• _What is needed_: For each record below, write an exact copy.

[Stored data entries]

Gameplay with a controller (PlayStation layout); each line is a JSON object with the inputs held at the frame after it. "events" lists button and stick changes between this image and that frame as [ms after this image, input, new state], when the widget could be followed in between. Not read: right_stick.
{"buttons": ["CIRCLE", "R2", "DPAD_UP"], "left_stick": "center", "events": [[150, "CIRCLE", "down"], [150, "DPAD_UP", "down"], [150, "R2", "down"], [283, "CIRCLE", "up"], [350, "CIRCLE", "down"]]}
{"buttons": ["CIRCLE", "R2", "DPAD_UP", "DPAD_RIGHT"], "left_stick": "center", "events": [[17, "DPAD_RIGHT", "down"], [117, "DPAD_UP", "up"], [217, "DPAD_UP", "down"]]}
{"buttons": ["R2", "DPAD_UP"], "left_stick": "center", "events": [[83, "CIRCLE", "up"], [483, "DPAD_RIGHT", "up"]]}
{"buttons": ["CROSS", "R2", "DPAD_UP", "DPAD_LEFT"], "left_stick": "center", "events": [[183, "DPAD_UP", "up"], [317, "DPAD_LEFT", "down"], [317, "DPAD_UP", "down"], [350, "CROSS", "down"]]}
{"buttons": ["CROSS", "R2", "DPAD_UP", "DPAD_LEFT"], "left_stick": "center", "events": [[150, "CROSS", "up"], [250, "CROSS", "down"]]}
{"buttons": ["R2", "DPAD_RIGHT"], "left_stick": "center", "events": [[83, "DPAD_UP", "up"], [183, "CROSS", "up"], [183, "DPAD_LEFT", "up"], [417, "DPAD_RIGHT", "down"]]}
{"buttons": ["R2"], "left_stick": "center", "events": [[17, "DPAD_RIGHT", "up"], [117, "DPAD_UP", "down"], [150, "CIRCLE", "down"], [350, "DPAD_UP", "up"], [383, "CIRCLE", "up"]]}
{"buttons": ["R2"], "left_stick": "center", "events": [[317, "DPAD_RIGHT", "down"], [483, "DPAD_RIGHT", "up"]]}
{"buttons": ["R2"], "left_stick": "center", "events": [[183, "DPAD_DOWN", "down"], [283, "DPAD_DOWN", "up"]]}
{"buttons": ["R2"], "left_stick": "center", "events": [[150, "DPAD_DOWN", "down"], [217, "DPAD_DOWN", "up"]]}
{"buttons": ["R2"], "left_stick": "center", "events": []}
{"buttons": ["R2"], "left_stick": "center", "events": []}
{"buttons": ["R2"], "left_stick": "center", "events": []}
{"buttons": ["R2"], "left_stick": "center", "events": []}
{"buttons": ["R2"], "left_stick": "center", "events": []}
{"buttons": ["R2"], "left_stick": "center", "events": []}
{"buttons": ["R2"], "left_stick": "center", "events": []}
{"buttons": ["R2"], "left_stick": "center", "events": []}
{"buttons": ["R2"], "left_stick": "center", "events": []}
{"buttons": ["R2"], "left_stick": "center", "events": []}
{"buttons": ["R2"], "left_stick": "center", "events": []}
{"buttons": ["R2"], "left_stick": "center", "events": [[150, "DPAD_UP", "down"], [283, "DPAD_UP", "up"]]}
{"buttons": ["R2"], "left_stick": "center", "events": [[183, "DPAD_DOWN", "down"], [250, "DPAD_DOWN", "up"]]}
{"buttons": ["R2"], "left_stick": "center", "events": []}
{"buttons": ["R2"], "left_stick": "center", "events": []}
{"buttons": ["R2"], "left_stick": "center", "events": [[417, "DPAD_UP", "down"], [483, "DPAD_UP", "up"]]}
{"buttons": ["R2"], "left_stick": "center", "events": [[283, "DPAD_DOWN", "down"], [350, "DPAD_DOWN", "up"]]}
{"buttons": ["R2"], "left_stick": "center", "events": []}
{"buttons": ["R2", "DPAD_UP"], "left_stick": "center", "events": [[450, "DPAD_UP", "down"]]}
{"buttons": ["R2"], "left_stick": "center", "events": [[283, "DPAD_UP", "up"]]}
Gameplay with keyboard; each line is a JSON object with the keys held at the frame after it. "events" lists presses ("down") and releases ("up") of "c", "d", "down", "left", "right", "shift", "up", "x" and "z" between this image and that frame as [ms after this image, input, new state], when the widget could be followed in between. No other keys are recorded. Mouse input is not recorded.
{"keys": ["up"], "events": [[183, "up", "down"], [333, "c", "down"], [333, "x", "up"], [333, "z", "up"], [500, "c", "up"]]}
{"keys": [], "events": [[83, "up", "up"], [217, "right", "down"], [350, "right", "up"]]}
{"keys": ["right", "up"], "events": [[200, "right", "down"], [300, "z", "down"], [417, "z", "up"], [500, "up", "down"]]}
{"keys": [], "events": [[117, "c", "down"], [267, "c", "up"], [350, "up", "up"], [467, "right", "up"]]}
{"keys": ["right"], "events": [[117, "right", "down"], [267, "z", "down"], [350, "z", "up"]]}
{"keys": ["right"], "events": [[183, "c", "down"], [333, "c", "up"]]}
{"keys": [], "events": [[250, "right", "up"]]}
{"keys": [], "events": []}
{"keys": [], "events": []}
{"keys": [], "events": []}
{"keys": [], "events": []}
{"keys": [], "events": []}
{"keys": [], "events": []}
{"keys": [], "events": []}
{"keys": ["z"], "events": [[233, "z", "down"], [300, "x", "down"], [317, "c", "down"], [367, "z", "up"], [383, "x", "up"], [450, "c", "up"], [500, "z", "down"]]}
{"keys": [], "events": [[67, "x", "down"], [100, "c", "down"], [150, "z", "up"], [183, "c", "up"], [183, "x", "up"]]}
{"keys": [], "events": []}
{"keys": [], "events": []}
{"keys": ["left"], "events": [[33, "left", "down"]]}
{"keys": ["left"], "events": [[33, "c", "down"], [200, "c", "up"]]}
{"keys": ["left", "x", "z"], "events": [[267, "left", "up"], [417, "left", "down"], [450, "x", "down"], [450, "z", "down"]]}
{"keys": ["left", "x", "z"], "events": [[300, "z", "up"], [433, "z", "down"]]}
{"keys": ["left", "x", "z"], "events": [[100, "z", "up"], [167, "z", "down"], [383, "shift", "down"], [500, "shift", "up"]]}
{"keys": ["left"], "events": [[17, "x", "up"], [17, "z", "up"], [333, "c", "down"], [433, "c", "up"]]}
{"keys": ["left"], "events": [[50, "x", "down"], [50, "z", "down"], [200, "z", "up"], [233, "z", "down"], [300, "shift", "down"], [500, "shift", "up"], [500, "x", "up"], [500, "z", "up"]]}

• _Answer below_:
Gameplay with a controller (PlayStation layout); each line is a JSON object with the inputs held at the frame after it. "events" lists button and stick changes between this image and that frame as [ms after this image, input, new state], when the widget could be followed in between. Not read: right_stick.
{"buttons": ["CIRCLE", "R2", "DPAD_UP"], "left_stick": "center", "events": [[150, "CIRCLE", "down"], [150, "DPAD_UP", "down"], [150, "R2", "down"], [283, "CIRCLE", "up"], [350, "CIRCLE", "down"]]}
{"buttons": ["CIRCLE", "R2", "DPAD_UP", "DPAD_RIGHT"], "left_stick": "center", "events": [[17, "DPAD_RIGHT", "down"], [117, "DPAD_UP", "up"], [217, "DPAD_UP", "down"]]}
{"buttons": ["R2", "DPAD_UP"], "left_stick": "center", "events": [[83, "CIRCLE", "up"], [483, "DPAD_RIGHT", "up"]]}
{"buttons": ["CROSS", "R2", "DPAD_UP", "DPAD_LEFT"], "left_stick": "center", "events": [[183, "DPAD_UP", "up"], [317, "DPAD_LEFT", "down"], [317, "DPAD_UP", "down"], [350, "CROSS", "down"]]}
{"buttons": ["CROSS", "R2", "DPAD_UP", "DPAD_LEFT"], "left_stick": "center", "events": [[150, "CROSS", "up"], [250, "CROSS", "down"]]}
{"buttons": ["R2", "DPAD_RIGHT"], "left_stick": "center", "events": [[83, "DPAD_UP", "up"], [183, "CROSS", "up"], [183, "DPAD_LEFT", "up"], [417, "DPAD_RIGHT", "down"]]}
{"buttons": ["R2"], "left_stick": "center", "events": [[17, "DPAD_RIGHT", "up"], [117, "DPAD_UP", "down"], [150, "CIRCLE", "down"], [350, "DPAD_UP", "up"], [383, "CIRCLE", "up"]]}
{"buttons": ["R2"], "left_stick": "center", "events": [[317, "DPAD_RIGHT", "down"], [483, "DPAD_RIGHT", "up"]]}
{"buttons": ["R2"], "left_stick": "center", "events": [[183, "DPAD_DOWN", "down"], [283, "DPAD_DOWN", "up"]]}
{"buttons": ["R2"], "left_stick": "center", "events": [[150, "DPAD_DOWN", "down"], [217, "DPAD_DOWN", "up"]]}
{"buttons": ["R2"], "left_stick": "center", "events": []}
{"buttons": ["R2"], "left_stick": "center", "events": []}
{"buttons": ["R2"], "left_stick": "center", "events": []}
{"buttons": ["R2"], "left_stick": "center", "events": []}
{"buttons": ["R2"], "left_stick": "center", "events": []}
{"buttons": ["R2"], "left_stick": "center", "events": []}
{"buttons": ["R2"], "left_stick": "center", "events": []}
{"buttons": ["R2"], "left_stick": "center", "events": []}
{"buttons": ["R2"], "left_stick": "center", "events": []}
{"buttons": ["R2"], "left_stick": "center", "events": []}
{"buttons": ["R2"], "left_stick": "center", "events": []}
{"buttons": ["R2"], "left_stick": "center", "events": [[150, "DPAD_UP", "down"], [283, "DPAD_UP", "up"]]}
{"buttons": ["R2"], "left_stick": "center", "events": [[183, "DPAD_DOWN", "down"], [250, "DPAD_DOWN", "up"]]}
{"buttons": ["R2"], "left_stick": "center", "events": []}
{"buttons": ["R2"], "left_stick": "center", "events": []}
{"buttons": ["R2"], "left_stick": "center", "events": [[417, "DPAD_UP", "down"], [483, "DPAD_UP", "up"]]}
{"buttons": ["R2"], "left_stick": "center", "events": [[283, "DPAD_DOWN", "down"], [350, "DPAD_DOWN", "up"]]}
{"buttons": ["R2"], "left_stick": "center", "events": []}
{"buttons": ["R2", "DPAD_UP"], "left_stick": "center", "events": [[450, "DPAD_UP", "down"]]}
{"buttons": ["R2"], "left_stick": "center", "events": [[283, "DPAD_UP", "up"]]}
Gameplay with keyboard; each line is a JSON object with the keys held at the frame after it. "events" lists presses ("down") and releases ("up") of "c", "d", "down", "left", "right", "shift", "up", "x" and "z" between this image and that frame as [ms after this image, input, new state], when the widget could be followed in between. No other keys are recorded. Mouse input is not recorded.
{"keys": ["up"], "events": [[183, "up", "down"], [333, "c", "down"], [333, "x", "up"], [333, "z", "up"], [500, "c", "up"]]}
{"keys": [], "events": [[83, "up", "up"], [217, "right", "down"], [350, "right", "up"]]}
{"keys": ["right", "up"], "events": [[200, "right", "down"], [300, "z", "down"], [417, "z", "up"], [500, "up", "down"]]}
{"keys": [], "events": [[117, "c", "down"], [267, "c", "up"], [350, "up", "up"], [467, "right", "up"]]}
{"keys": ["right"], "events": [[117, "right", "down"], [267, "z", "down"], [350, "z", "up"]]}
{"keys": ["right"], "events": [[183, "c", "down"], [333, "c", "up"]]}
{"keys": [], "events": [[250, "right", "up"]]}
{"keys": [], "events": []}
{"keys": [], "events": []}
{"keys": [], "events": []}
{"keys": [], "events": []}
{"keys": [], "events": []}
{"keys": [], "events": []}
{"keys": [], "events": []}
{"keys": ["z"], "events": [[233, "z", "down"], [300, "x", "down"], [317, "c", "down"], [367, "z", "up"], [383, "x", "up"], [450, "c", "up"], [500, "z", "down"]]}
{"keys": [], "events": [[67, "x", "down"], [100, "c", "down"], [150, "z", "up"], [183, "c", "up"], [183, "x", "up"]]}
{"keys": [], "events": []}
{"keys": [], "events": []}
{"keys": ["left"], "events": [[33, "left", "down"]]}
{"keys": ["left"], "events": [[33, "c", "down"], [200, "c", "up"]]}
{"keys": ["left", "x", "z"], "events": [[267, "left", "up"], [417, "left", "down"], [450, "x", "down"], [450, "z", "down"]]}
{"keys": ["left", "x", "z"], "events": [[300, "z", "up"], [433, "z", "down"]]}
{"keys": ["left", "x", "z"], "events": [[100, "z", "up"], [167, "z", "down"], [383, "shift", "down"], [500, "shift", "up"]]}
{"keys": ["left"], "events": [[17, "x", "up"], [17, "z", "up"], [333, "c", "down"], [433, "c", "up"]]}
{"keys": ["left"], "events": [[50, "x", "down"], [50, "z", "down"], [200, "z", "up"], [233, "z", "down"], [300, "shift", "down"], [500, "shift", "up"], [500, "x", "up"], [500, "z", "up"]]}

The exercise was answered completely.